(Source data)
++++++++

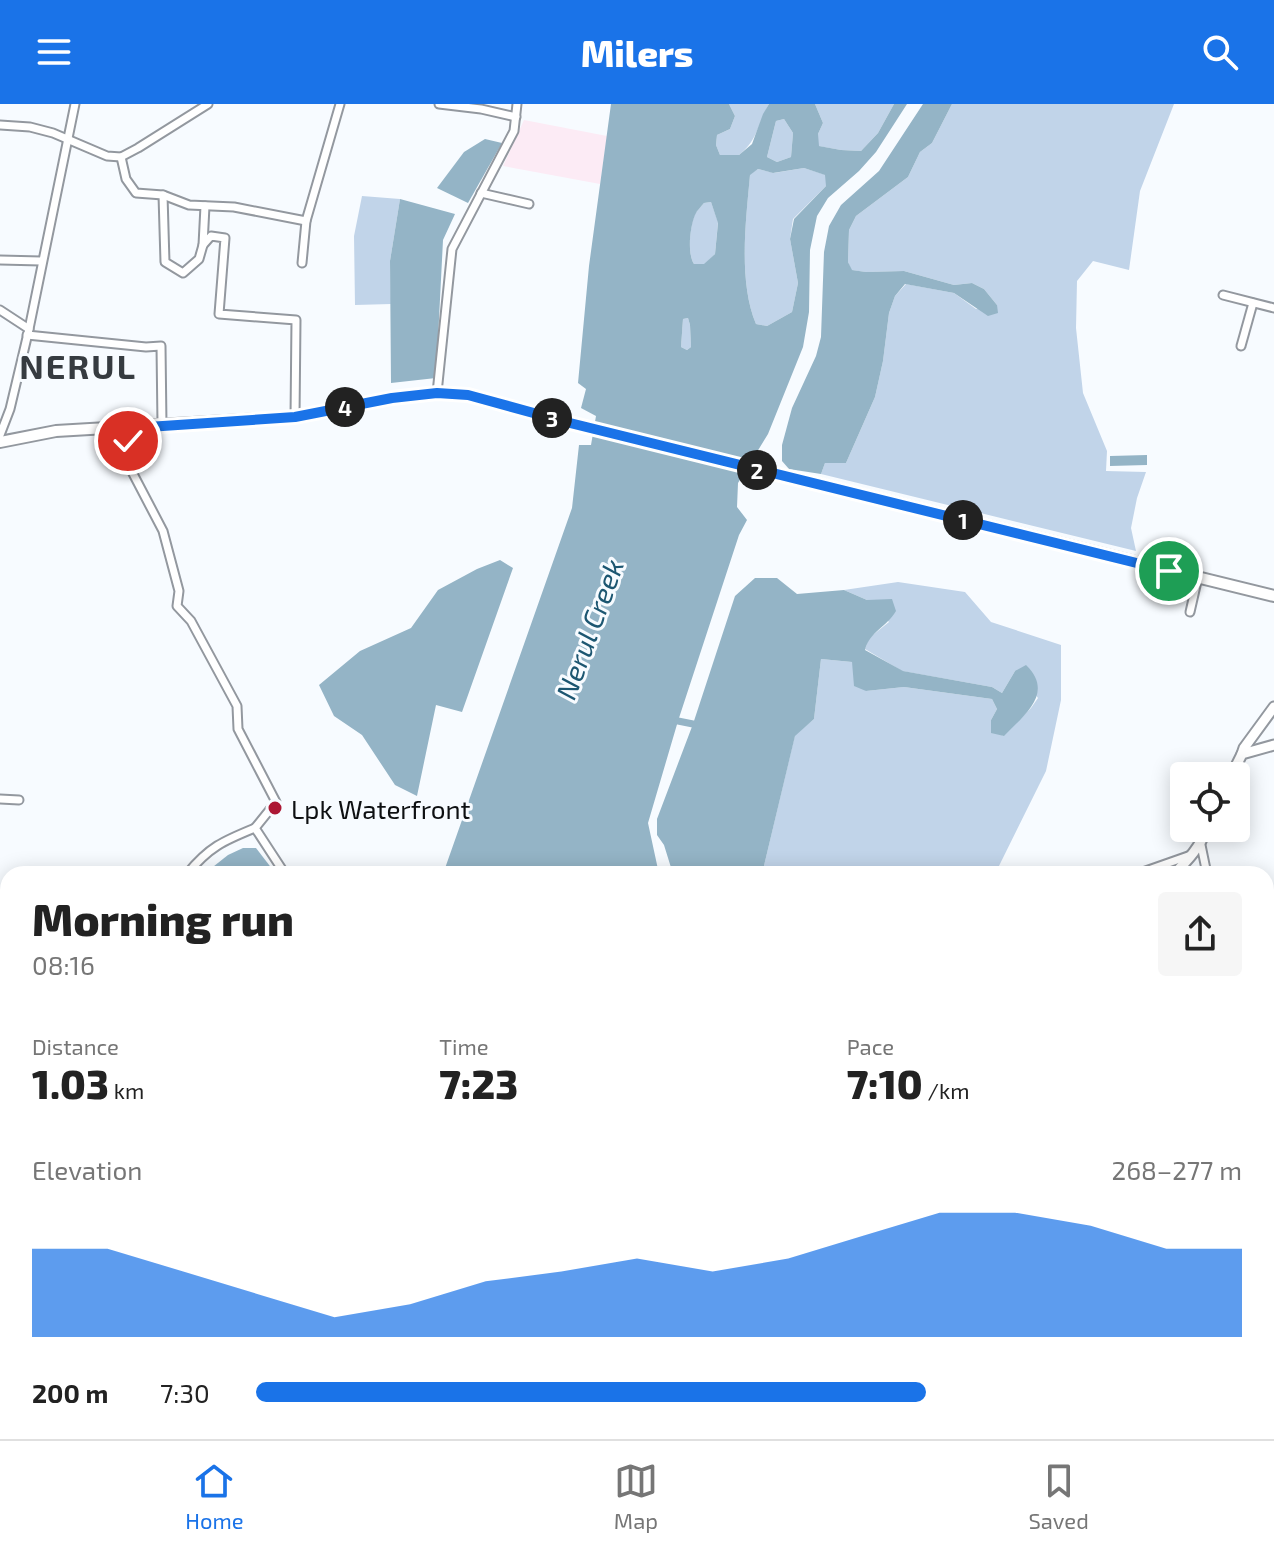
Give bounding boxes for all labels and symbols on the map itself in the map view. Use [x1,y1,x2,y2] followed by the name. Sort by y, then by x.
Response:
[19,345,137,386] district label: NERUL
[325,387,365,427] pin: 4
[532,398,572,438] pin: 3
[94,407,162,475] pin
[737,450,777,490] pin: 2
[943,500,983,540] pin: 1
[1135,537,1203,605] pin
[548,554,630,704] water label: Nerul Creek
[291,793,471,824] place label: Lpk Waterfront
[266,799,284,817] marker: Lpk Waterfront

++++++++

> [WHAT THE EXERCISE ASKS] Print each entry exactly, leaving pictures out.

> [RESPONSE]
Give bounding boxes for all labels and symbols on the map itself in the map view. Use [x1,y1,x2,y2] followed by the name. Sort by y, then by x.
Response:
[19,345,137,386] district label: NERUL
[325,387,365,427] pin: 4
[532,398,572,438] pin: 3
[94,407,162,475] pin
[737,450,777,490] pin: 2
[943,500,983,540] pin: 1
[1135,537,1203,605] pin
[548,554,630,704] water label: Nerul Creek
[291,793,471,824] place label: Lpk Waterfront
[266,799,284,817] marker: Lpk Waterfront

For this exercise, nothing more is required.